[XIII]

The bright light of the video cameras flooded the room. Percy had done a good job; there was a representative from every network, every telefax, every blare of any sort at all. The media had been corralled. Walton's words would echo round the world.

He was seated behind his desk—seated, because he could shape his words more forcefully that way, and also because he was terribly tired. He smiled into the battery of cameras.

"Good evening," he said. "I'm Roy Walton, speaking to you from the offices of the Bureau of Population Equalization. I've been director of Popeek for a little less than a week, now, and I'd like to make a report—a progress report, so to speak.

"We of Popeek regard ourselves as holding a mandate from you, the people. After all, it was the world-wide referendum last year that enabled the United Nations to put us into business. And I want to tell you how the work of Popeek is going.

"Our aim is to provide breathing space for human beings. The world is vastly overcrowded, with its seven billion people. Popeek's job is to ease that overcrowdedness, to equalize the population masses of the world so that the empty portions of the globe are filled up and the extremely overcrowded places thinned out a little. But this is only part of our job—the short-range, temporary part. We're planning for the future here. We know we can't keep shifting population from place to place on Earth; it won't work forever. Eventually every square inch is going to be covered, and then where do we go?

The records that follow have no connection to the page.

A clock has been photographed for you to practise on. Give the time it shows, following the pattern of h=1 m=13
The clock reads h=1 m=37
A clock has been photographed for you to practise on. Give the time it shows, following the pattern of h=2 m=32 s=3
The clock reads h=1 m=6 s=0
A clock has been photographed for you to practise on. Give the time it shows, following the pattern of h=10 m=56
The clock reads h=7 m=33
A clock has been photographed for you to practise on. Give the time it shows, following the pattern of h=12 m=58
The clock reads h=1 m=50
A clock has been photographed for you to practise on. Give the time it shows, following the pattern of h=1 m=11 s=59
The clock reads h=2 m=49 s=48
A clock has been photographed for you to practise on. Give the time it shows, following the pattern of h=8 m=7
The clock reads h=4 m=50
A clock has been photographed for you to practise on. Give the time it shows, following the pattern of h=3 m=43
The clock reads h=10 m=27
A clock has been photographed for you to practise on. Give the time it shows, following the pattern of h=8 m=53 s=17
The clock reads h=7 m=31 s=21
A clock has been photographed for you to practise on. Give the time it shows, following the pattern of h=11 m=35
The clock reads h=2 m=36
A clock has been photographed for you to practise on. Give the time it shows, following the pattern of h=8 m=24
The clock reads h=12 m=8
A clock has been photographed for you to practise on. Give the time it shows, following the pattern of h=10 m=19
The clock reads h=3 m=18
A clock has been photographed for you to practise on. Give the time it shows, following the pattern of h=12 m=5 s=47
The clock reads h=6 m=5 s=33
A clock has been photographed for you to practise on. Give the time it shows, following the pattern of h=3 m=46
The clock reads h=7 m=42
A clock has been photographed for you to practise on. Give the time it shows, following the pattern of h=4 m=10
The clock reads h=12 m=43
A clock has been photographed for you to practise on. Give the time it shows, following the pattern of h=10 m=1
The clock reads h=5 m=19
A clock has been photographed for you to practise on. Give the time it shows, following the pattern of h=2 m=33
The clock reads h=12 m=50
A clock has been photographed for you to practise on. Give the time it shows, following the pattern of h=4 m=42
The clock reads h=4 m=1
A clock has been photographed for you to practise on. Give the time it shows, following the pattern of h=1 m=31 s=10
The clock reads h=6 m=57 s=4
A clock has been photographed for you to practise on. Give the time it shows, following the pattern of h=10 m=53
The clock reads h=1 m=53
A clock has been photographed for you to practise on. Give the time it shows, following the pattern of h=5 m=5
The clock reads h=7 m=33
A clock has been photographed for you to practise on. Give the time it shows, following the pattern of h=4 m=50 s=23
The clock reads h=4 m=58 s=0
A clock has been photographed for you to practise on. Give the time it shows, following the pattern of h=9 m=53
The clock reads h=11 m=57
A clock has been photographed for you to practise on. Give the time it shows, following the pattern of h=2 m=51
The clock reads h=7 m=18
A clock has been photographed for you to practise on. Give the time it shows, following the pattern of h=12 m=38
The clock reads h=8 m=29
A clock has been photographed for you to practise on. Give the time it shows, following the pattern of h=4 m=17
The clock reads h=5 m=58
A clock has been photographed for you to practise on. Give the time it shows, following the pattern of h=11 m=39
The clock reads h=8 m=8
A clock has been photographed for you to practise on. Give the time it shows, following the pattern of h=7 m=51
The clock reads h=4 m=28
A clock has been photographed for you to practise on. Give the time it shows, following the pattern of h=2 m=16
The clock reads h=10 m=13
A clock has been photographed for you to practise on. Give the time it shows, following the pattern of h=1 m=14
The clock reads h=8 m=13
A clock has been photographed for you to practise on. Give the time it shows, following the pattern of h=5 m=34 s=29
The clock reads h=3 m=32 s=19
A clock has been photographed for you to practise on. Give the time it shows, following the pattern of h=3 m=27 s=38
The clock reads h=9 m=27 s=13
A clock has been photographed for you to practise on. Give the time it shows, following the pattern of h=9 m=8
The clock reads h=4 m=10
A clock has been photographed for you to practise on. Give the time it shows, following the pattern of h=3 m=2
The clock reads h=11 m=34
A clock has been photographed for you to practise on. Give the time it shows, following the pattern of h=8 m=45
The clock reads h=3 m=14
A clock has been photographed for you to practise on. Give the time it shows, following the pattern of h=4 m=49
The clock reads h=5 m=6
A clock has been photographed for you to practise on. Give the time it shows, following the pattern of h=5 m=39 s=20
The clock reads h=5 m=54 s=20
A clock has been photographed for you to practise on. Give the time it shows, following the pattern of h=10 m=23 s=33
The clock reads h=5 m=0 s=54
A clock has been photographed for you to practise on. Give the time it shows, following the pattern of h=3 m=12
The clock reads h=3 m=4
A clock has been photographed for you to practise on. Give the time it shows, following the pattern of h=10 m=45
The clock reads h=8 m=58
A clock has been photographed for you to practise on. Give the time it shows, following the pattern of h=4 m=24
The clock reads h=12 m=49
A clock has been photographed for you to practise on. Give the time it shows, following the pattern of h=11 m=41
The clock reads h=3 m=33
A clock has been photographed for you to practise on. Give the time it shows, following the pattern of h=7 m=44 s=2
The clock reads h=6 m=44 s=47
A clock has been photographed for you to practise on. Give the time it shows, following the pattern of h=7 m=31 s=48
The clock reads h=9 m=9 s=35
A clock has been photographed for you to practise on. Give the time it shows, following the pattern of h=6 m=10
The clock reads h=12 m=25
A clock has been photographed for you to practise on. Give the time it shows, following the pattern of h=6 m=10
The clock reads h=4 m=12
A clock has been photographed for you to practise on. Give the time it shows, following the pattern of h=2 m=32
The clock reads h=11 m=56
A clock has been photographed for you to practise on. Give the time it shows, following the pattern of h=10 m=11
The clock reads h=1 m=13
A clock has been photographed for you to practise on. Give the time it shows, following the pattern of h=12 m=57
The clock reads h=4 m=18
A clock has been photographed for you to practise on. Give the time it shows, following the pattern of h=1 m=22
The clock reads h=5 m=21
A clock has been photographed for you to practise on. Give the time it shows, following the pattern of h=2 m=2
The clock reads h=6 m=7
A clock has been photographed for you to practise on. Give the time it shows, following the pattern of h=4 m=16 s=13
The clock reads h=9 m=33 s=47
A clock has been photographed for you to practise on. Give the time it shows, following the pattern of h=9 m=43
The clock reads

"You know the answer. We go out. We reach for the stars. At present we have spaceships that can take us to the planets, but the planets aren't suitable for human life. All right, we'll make them suitable! At this very moment a team of engineers is on Venus, in that hot, dry, formaldehyde atmosphere, struggling to turn Venus into a world fit for oxygen-breathing human beings. They'll do it, too—and when they're done with Venus they'll move on to Mars, to the Moon, perhaps to the big satellites of Jupiter and Saturn too. There'll be a day when the solar system will be habitable from Mercury to Pluto—we hope."

"But even that is short-range," Walton said pointedly. "There'll be a day—it may be a hundred years from now, or a thousand, or ten thousand—when the entire solar system will be as crowded with humanity as Earth is today. We have to plan for that day, too. It's the lack of planning on the part of our ancestors that's made things so hard for us. We of Popeek don't want to repeat the tragic mistakes of the past.

"My predecessor, the late Director FitzMaugham, was aware of this problem. He succeeded in gathering a group of scientists and technicians who developed a super space drive, a faster-than-light ship that can travel to the stars virtually instantaneously, instead of taking years to make the trip as our present ships would.